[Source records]
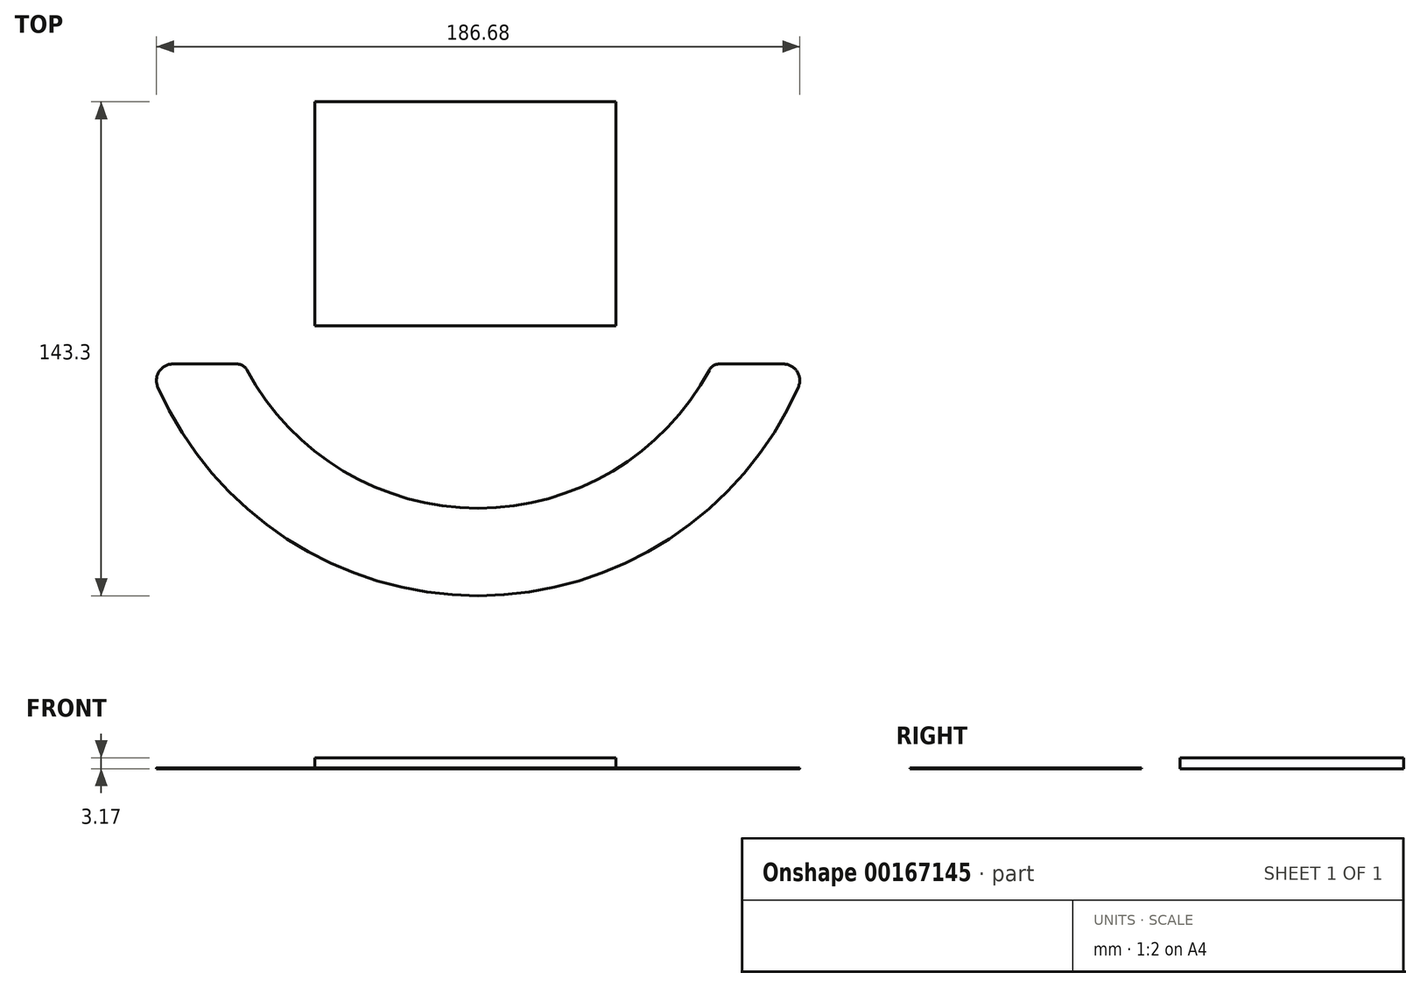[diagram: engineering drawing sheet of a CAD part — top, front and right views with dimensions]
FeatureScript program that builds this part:
annotation { "Feature Type Name" : "Feature", "Feature Type Description" : "" }
export const myFeature = defineFeature(function(context is Context, id is Id, definition is map)
    precondition{}
    {
        {
            var Q0;
            Q0=qCreatedBy(makeId("Top.planeOp"),FACE);
            var sketch = newSketch(context, id + "F0", { "sketchPlane" : qUnion([Q0])});
            skArc(sketch, "E0", {"start": v(-92.93, -41.06) * mm, "mid": v(0, -101.6) * mm, "end": v(92.93, -41.06) * mm});
            skArc(sketch, "E1", {"start": v(-67.13, -36.06) * mm, "mid": v(0, -76.2) * mm, "end": v(67.13, -36.06) * mm});
            skLineSegment(sketch, "E2", {"start": v(-88.59, -34.4) * mm, "end": v(-69.92, -34.4) * mm});
            skPoint(sketch, "E3.orphan", {"position": v(167.46, -34.4) * mm});
            skLineSegment(sketch, "E4", {"start": v(69.92, -34.4) * mm, "end": v(88.59, -34.4) * mm});
            skPoint(sketch, "E5.visualSharp", {"position": v(-95.6, -34.4) * mm});
            skArc(sketch, "E5.filletArc", {"start": v(-88.59, -34.4) * mm, "mid": v(-92.57, -36.55) * mm, "end": v(-92.93, -41.06) * mm});
            skPoint(sketch, "E6.visualSharp", {"position": v(95.6, -34.4) * mm});
            skArc(sketch, "E6.filletArc", {"start": v(92.93, -41.06) * mm, "mid": v(92.57, -36.55) * mm, "end": v(88.59, -34.4) * mm});
            skPoint(sketch, "E7.visualSharp", {"position": v(-68, -34.4) * mm});
            skArc(sketch, "E7.filletArc", {"start": v(-67.13, -36.06) * mm, "mid": v(-68.3, -34.84) * mm, "end": v(-69.92, -34.4) * mm});
            skPoint(sketch, "E8.visualSharp", {"position": v(68, -34.4) * mm});
            skArc(sketch, "E8.filletArc", {"start": v(69.92, -34.4) * mm, "mid": v(68.3, -34.84) * mm, "end": v(67.13, -36.06) * mm});
            skSolve(sketch);
        }
        {
            var Q0;
            Q0=makeQuery(id+"F0.imprint","IMPRINT",FACE,{"disambiguationData":[TD([[makeQuery(id+"F0.imprint","IMPRINT",EDGE,{"derivedFrom":sQuery(id+"F0.wireOp",EDGE,"E0")}),1.0]])]});
            extrude(context, id + "F1", {"entities" : qUnion([Q0]), "offsetDistance" : 25.4 * mm, "depth" : 0.25 * mm});
        }
        {
            var Q0;
            Q0=qCreatedBy(makeId("Top.planeOp"),FACE);
            var sketch = newSketch(context, id + "F2", { "sketchPlane" : qUnion([Q0])});
            skLineSegment(sketch, "E9.bottom", {"start": v(-47.34, -23.29) * mm, "end": v(40.03, -23.29) * mm});
            skLineSegment(sketch, "E9.top", {"start": v(-47.34, 41.7) * mm, "end": v(40.03, 41.7) * mm});
            skLineSegment(sketch, "E9.left", {"start": v(-47.34, -23.29) * mm, "end": v(-47.34, 41.7) * mm});
            skLineSegment(sketch, "E9.right", {"start": v(40.03, -23.29) * mm, "end": v(40.03, 41.7) * mm});
            skSolve(sketch);
        }
        {
            var Q0;
            Q0=makeQuery(id+"F2.imprint","IMPRINT",FACE,{"disambiguationData":[TD([[makeQuery(id+"F2.imprint","IMPRINT",EDGE,{"derivedFrom":sQuery(id+"F2.wireOp",EDGE,"E9.bottom")}),1.0]])]});
            extrude(context, id + "F3", {"entities" : qUnion([Q0]), "depth" : 3.17 * mm, "offsetDistance" : 25.4 * mm});
        }
    });
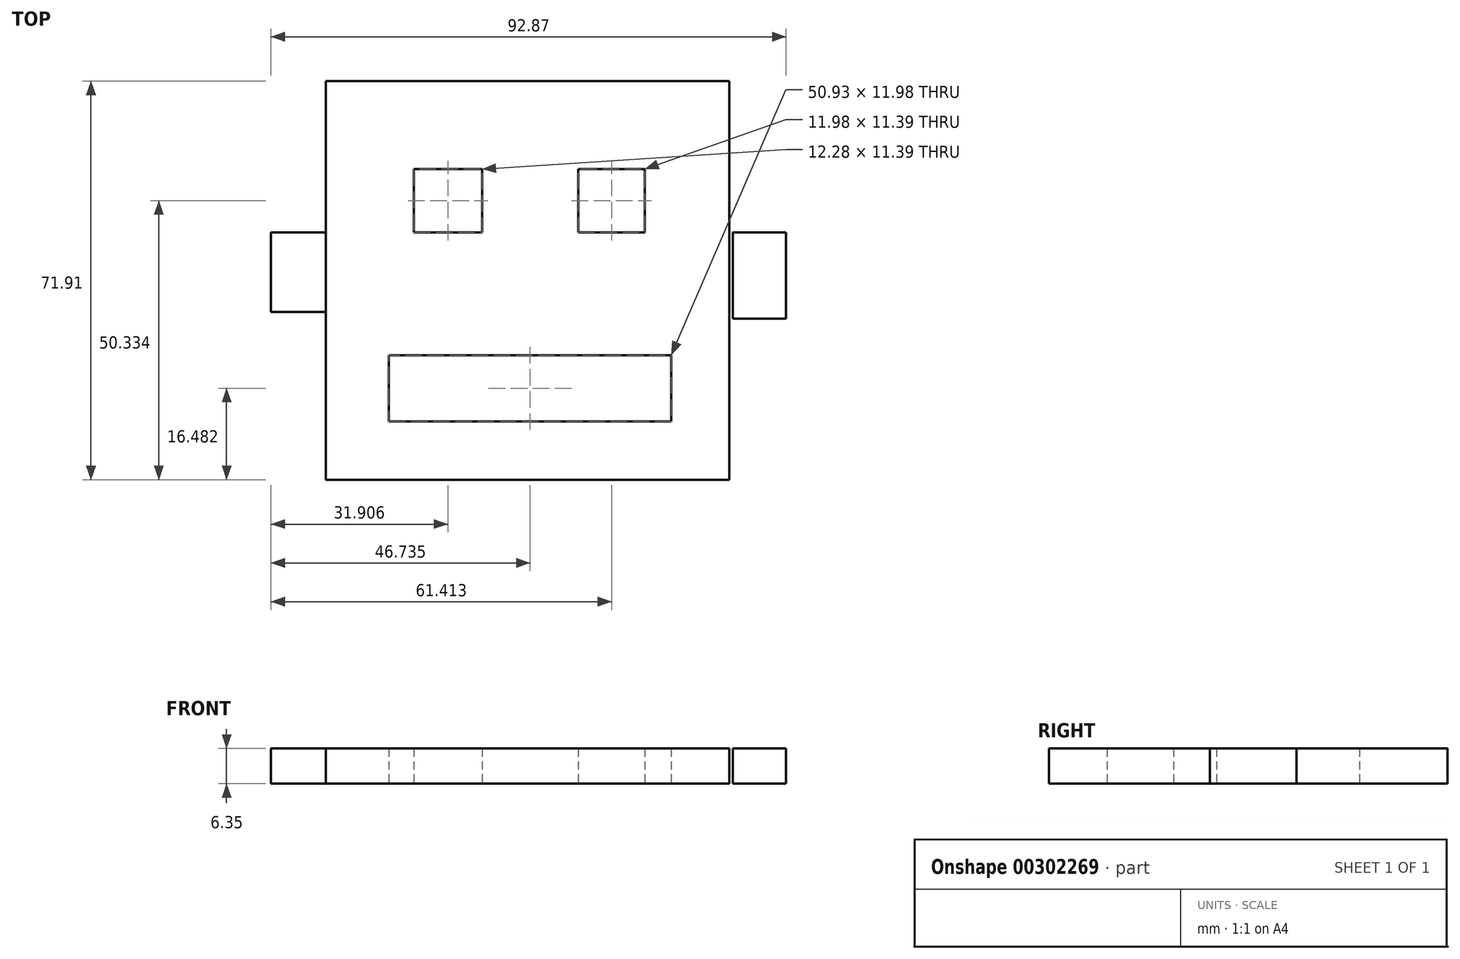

→ Directions
Copy out the material word for word, from its first line through the line containing "v(92.57, -36.55) *", and leave the pictures out.

→ Final result
[diagram: engineering drawing sheet of a CAD part — top, front and right views with dimensions]
FeatureScript program that builds this part:
annotation { "Feature Type Name" : "Feature", "Feature Type Description" : "" }
export const myFeature = defineFeature(function(context is Context, id is Id, definition is map)
    precondition{}
    {
        {
            var Q0;
            Q0=qCreatedBy(makeId("Top.planeOp"),FACE);
            var sketch = newSketch(context, id + "F0", { "sketchPlane" : qUnion([Q0])});
            skArc(sketch, "E0", {"start": v(-92.93, -41.06) * mm, "mid": v(0, -101.6) * mm, "end": v(92.93, -41.06) * mm});
            skArc(sketch, "E1", {"start": v(-67.13, -36.06) * mm, "mid": v(0, -76.2) * mm, "end": v(67.13, -36.06) * mm});
            skLineSegment(sketch, "E2", {"start": v(-88.59, -34.4) * mm, "end": v(-69.92, -34.4) * mm});
            skPoint(sketch, "E3.orphan", {"position": v(167.46, -34.4) * mm});
            skLineSegment(sketch, "E4", {"start": v(69.92, -34.4) * mm, "end": v(88.59, -34.4) * mm});
            skPoint(sketch, "E5.visualSharp", {"position": v(-95.6, -34.4) * mm});
            skArc(sketch, "E5.filletArc", {"start": v(-88.59, -34.4) * mm, "mid": v(-92.57, -36.55) * mm, "end": v(-92.93, -41.06) * mm});
            skPoint(sketch, "E6.visualSharp", {"position": v(95.6, -34.4) * mm});
            skArc(sketch, "E6.filletArc", {"start": v(92.93, -41.06) * mm, "mid": v(92.57, -36.55) * mm, "end": v(88.59, -34.4) * mm});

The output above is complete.